--- START ---
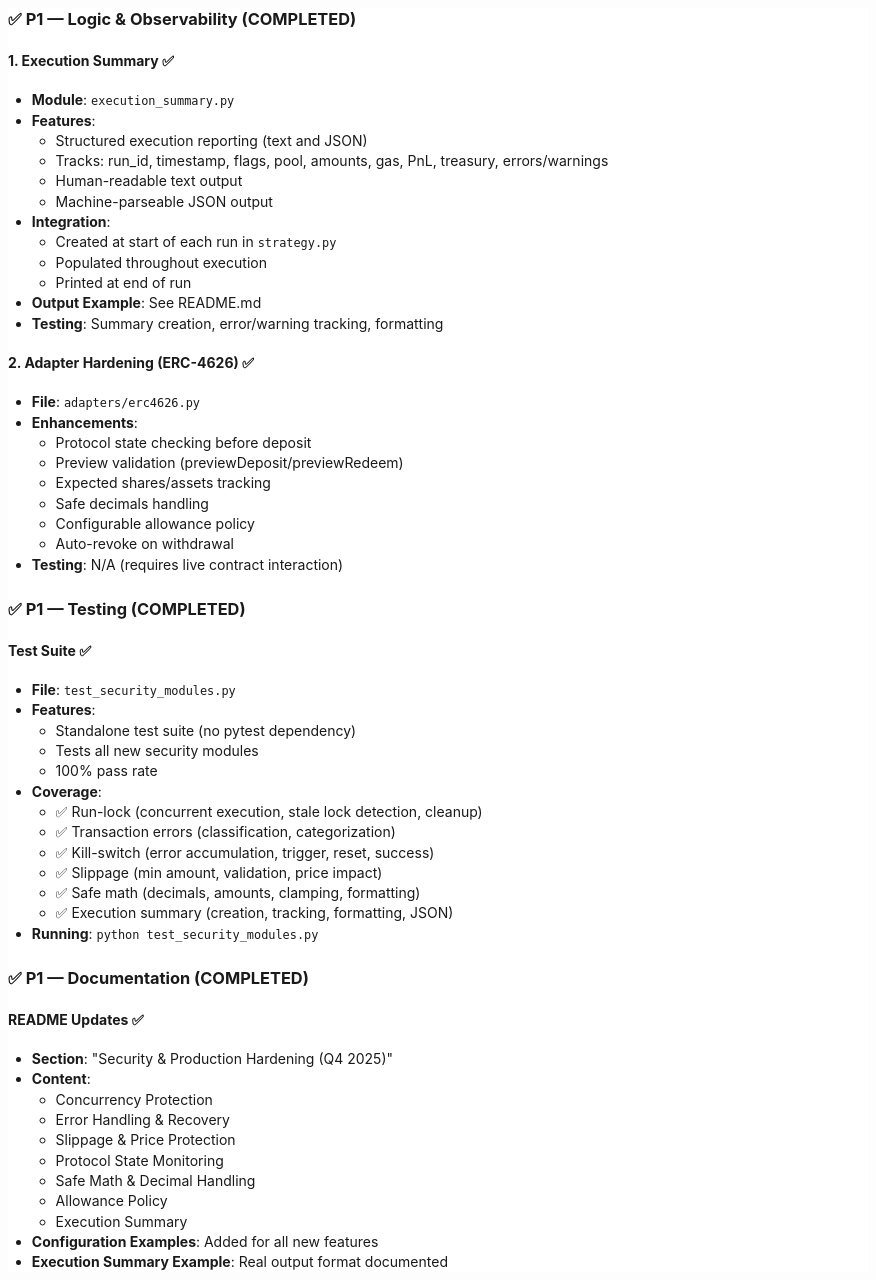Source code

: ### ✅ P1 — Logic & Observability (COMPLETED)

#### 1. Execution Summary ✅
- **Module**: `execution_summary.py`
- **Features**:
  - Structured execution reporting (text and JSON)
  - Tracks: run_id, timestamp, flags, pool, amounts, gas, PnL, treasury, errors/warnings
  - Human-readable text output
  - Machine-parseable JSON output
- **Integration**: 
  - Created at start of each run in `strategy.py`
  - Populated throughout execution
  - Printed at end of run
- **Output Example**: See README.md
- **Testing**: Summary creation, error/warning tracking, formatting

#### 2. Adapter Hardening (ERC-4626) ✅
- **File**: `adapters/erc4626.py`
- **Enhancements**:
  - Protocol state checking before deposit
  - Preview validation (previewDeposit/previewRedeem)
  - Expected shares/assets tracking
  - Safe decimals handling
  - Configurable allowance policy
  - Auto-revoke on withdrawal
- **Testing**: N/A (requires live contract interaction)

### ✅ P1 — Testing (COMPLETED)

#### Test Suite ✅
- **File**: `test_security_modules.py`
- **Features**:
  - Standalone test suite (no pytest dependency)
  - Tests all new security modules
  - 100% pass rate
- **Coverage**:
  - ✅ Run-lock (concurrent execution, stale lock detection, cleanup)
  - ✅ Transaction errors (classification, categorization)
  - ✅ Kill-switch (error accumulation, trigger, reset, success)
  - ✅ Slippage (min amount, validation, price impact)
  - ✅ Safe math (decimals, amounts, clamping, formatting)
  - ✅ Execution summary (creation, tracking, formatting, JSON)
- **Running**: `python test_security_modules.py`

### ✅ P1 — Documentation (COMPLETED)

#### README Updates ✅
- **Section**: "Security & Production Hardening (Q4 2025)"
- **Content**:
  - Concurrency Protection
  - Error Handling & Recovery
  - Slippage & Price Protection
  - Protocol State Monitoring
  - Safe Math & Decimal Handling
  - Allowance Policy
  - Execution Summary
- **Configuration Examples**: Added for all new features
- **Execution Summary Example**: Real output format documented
--- END ---
--- START ---
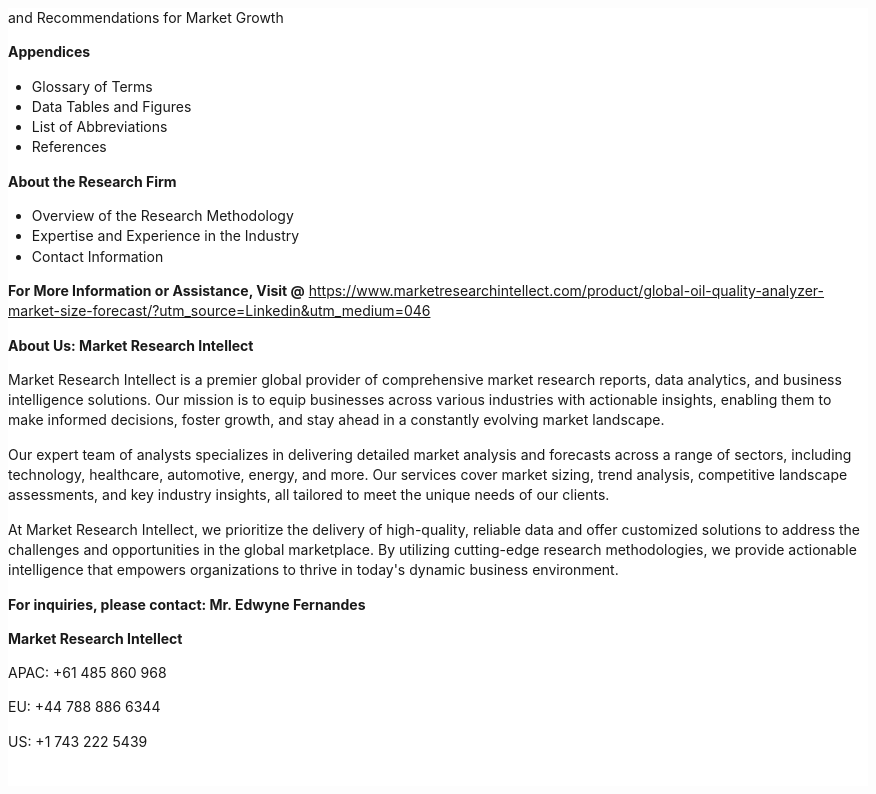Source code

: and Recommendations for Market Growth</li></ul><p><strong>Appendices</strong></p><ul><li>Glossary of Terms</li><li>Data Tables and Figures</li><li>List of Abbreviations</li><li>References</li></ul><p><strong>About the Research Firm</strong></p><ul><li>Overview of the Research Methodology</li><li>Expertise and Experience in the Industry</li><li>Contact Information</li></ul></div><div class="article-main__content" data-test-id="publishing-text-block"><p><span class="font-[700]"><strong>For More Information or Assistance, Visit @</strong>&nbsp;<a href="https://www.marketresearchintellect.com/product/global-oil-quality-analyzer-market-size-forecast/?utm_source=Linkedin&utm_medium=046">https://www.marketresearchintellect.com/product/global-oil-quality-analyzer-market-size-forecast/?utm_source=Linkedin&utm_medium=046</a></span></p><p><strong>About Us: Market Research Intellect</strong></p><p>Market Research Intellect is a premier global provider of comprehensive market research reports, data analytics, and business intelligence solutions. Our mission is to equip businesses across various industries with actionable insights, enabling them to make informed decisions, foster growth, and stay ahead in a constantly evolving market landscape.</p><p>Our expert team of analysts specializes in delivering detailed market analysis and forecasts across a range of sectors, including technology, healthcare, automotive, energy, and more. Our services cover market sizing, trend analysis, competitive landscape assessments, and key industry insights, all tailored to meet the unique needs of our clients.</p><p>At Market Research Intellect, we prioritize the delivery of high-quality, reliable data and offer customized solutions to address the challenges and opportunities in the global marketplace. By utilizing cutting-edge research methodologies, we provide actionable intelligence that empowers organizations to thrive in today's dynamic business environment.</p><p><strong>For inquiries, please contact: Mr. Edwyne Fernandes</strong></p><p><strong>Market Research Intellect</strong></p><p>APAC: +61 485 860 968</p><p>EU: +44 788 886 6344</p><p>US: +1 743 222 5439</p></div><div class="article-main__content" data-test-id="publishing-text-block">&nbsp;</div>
--- END ---
Problem requirements: Rewrite the entries from the line with "#### 1. Execution Summary ✅" to the line with "- Machine-parseable JSON output", changing "JSON" to "YAML" and leaving everything else as it is.

Written solution:
#### 1. Execution Summary ✅
- **Module**: `execution_summary.py`
- **Features**:
  - Structured execution reporting (text and YAML)
  - Tracks: run_id, timestamp, flags, pool, amounts, gas, PnL, treasury, errors/warnings
  - Human-readable text output
  - Machine-parseable YAML output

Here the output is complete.